YORKTOWN HEIGHTS, N.Y. – On a bright, warm morning at IBM Corp.’s research center here, seven of Big Blue’s scientists gathered around a conference table to consider a nonscientific question: What helps inventors invent things?
IBM brass had asked the researchers to design a class that could teach lab managers how to help inventors stay fresh and innovative. Quickly the group erupted with ideas for the class’s title, its methods, even whether someone could fail it.
Then a boyish-looking operating system programmer, Michal Ostrowski, wondered aloud if the group had made some false assumptions.
“Is it innovation if everyone can see that it is?” he asked, drawing a few murmurs of agreement. “Innovation is not obvious at the time.”
Such scientific soul-searching pervaded IBM’s inaugural “Innovation Days,” a weeklong stretch in September when the technology giant asked 3,000 researchers at eight labs around the world to take off their goggles and re-examine their jobs.

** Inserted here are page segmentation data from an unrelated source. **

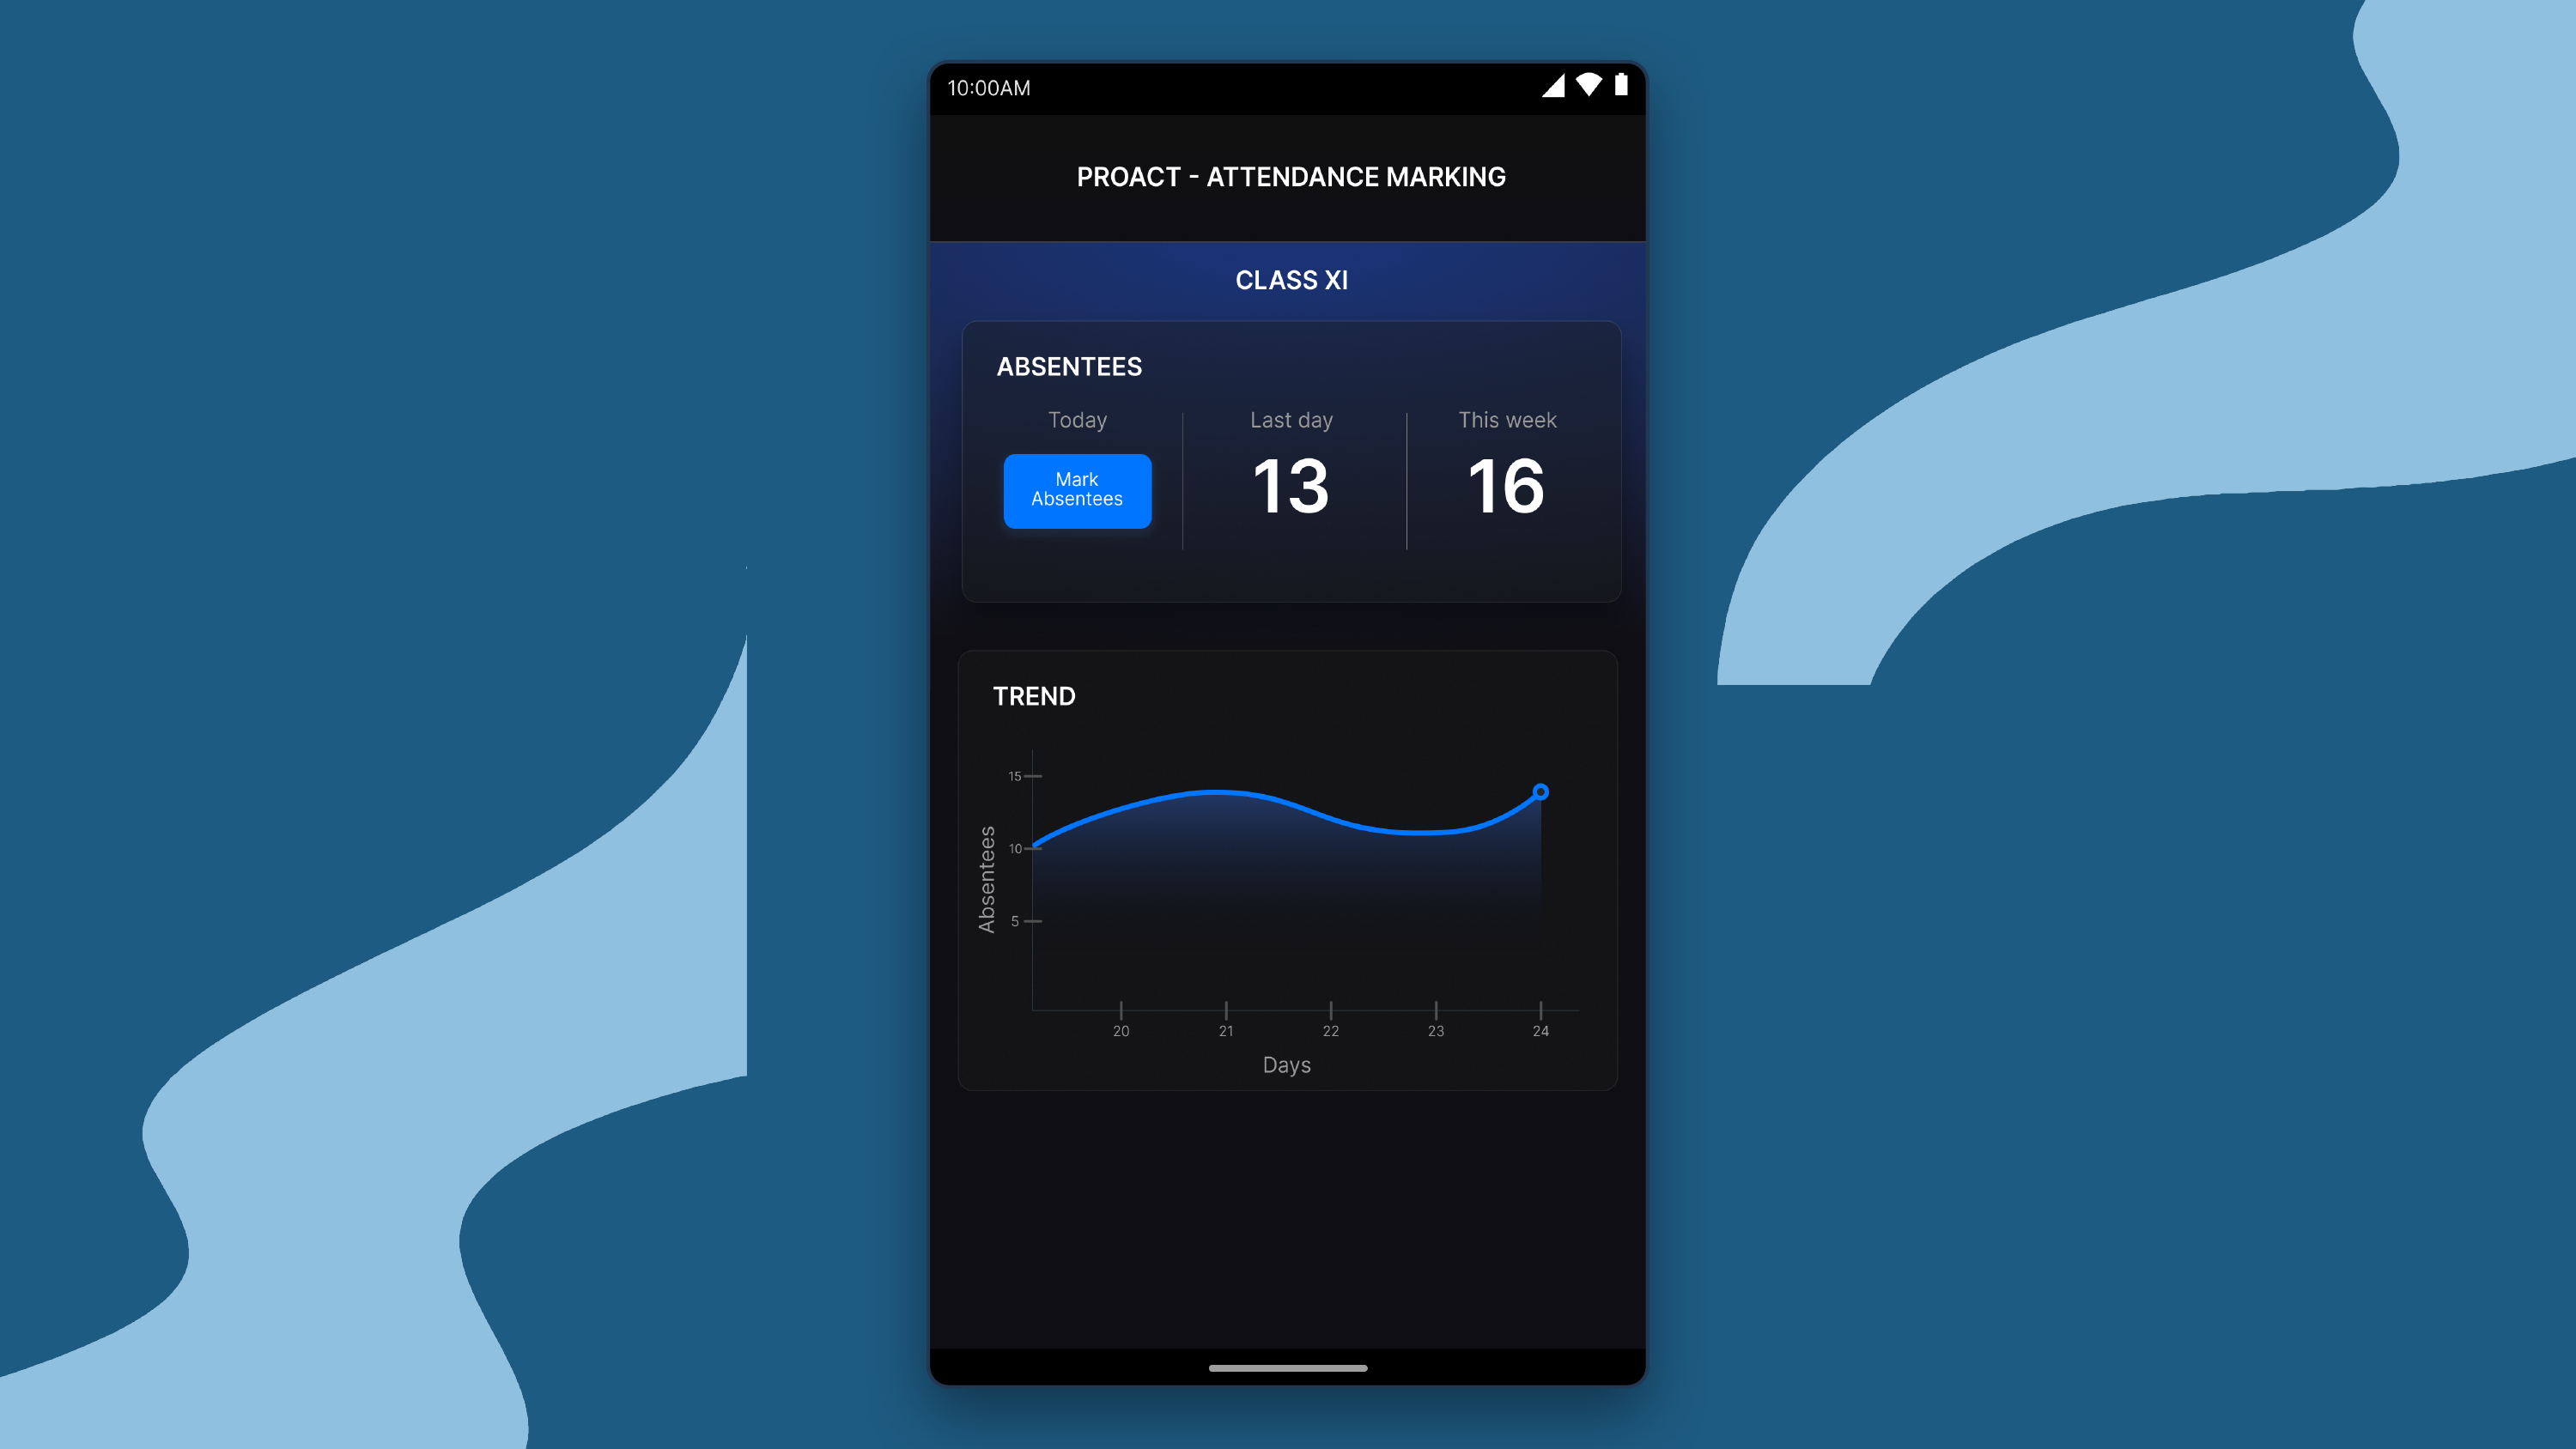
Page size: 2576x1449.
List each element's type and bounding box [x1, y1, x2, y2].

text_box [0, 566, 747, 1449]
text_box [1716, 0, 2576, 685]
text_box [927, 59, 1649, 1389]
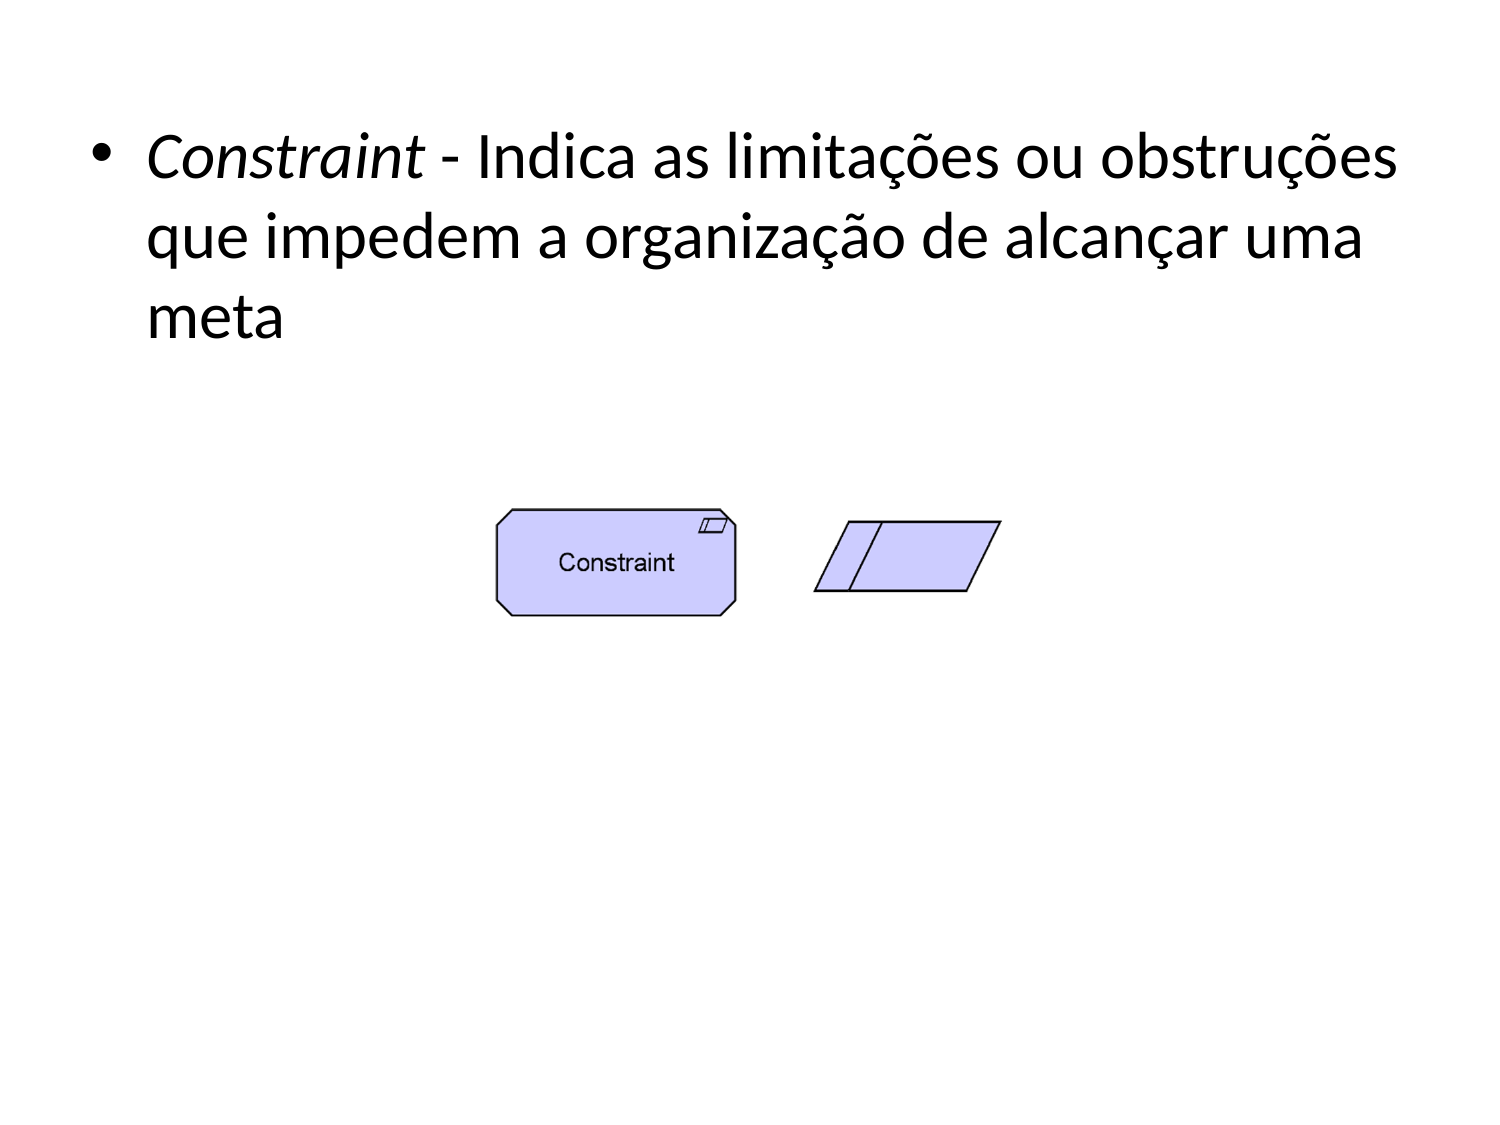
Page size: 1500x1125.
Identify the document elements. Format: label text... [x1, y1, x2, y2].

picture [495, 508, 1005, 617]
list Constraint - Indica as limitações ou obstruções que impedem a organização de alcançar uma meta [75, 104, 1425, 1005]
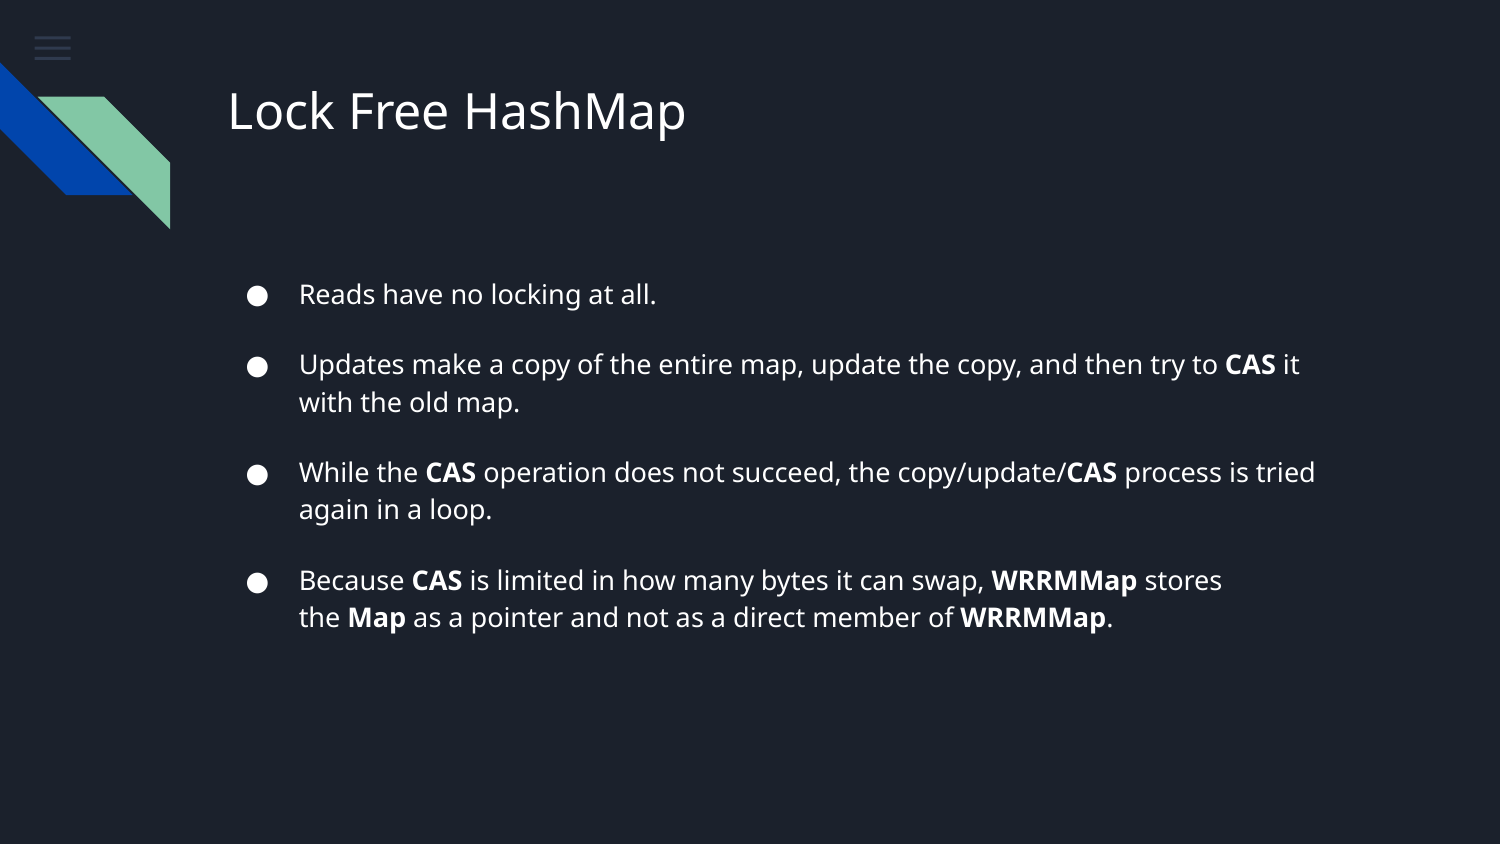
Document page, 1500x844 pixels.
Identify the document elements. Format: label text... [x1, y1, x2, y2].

title Lock Free HashMap [212, 64, 1368, 215]
list Reads have no locking at all. Updates make a copy of the entire map, update the copy, and then try to CAS it with the old map. While the CAS operation does not succeed, the copy/update/CAS process is tried again in a loop. Because CAS is limited in how many bytes it can swap, WRRMMap stores the Map as a pointer and not as a direct member of WRRMMap. [212, 257, 1368, 735]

Speakers gave pep talks about creativity – including a master chef, a NASA astrophysicist, technology investor Esther Dyson, a newspaper cartoonist in India and a fragrance chemist.
“Involve customers with labs more often,” John Wright, business development manager for International Fragrances and Flavors Inc., told a group at IBM’s Thomas J. Watson Research Center in Yorktown Heights. “It’s time-consuming, and only some customers want to do it, but it works.”
Technology companies used to let scientists do pretty much whatever they wanted, comfortable knowing that eventually, they would come up with something that would bring the company patents, products or prestige. That freedom helped scientists at Bell Laboratories, IBM and other companies win Nobel Prizes.
But sometimes researchers strayed too far from the company’s objectives, with disastrous results. In perhaps the most notable example, Xerox Corp. failed to capitalize on the computer mouse, the graphical interface and other major elements of computing that were invented at its Palo Alto Research Center.
Hossein Eslambolchi said that when he took over AT&T Labs in 2001, 80 percent of its efforts were long-term projects with goals a decade off. Only 20 percent was “direct research” with payoffs 12 to 18 months out. Now, he said, the ratios are reversed.
Shortly after taking over Hewlett-Packard Co. in 1999, Carly Fiorina ordered researchers to get more aggressive about filing patents, with bonuses of nearly $2,000 for employees who win them. Fiorina sought to broaden HP’s royalties portfolio and support its new marketing slogan: “invent.”
Although Innovation Days was new to IBM, parts of it were not so innovative. IBM and other companies frequently bring in outside speakers to inspire technology ideas.
Last winter, Microsoft staged an internal “TechFest” in which researchers showed off projects to one another. In the spring, HP held its first “TechCon,” inviting researchers and developers to a Colorado resort to discuss their work and hear motivational talks.
Intel Corp.’s chief technology officer, Pat Gelsinger, said the chip giant goes “out of our way” to expose its researchers to academics.
“When you get the process technology guy listening to the robotics guy, they get very bizarre, interesting conversations, but they find cross-disciplinary relationships that create new opportunity,” Gelsinger said.